(INPUT DATA Opens)

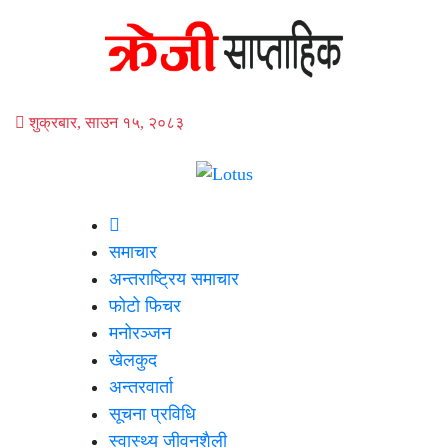
शुक्रबार, साउन १५, २०८३
समाचार
अन्तराष्ट्रिय समाचार
फोटो फिचर
मनोरञ्जन
खेलकुद
अन्तरवार्ता
सूचना प्रविधि
स्वास्थ्य जीवनशैली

(INPUT DATA Closes)

> [THE PROBLEM] The data above should be returned in full, exactly as written, apart from its images.

> [RESPONSE TO THE TASK]
शुक्रबार, साउन १५, २०८३
समाचार
अन्तराष्ट्रिय समाचार
फोटो फिचर
मनोरञ्जन
खेलकुद
अन्तरवार्ता
सूचना प्रविधि
स्वास्थ्य जीवनशैली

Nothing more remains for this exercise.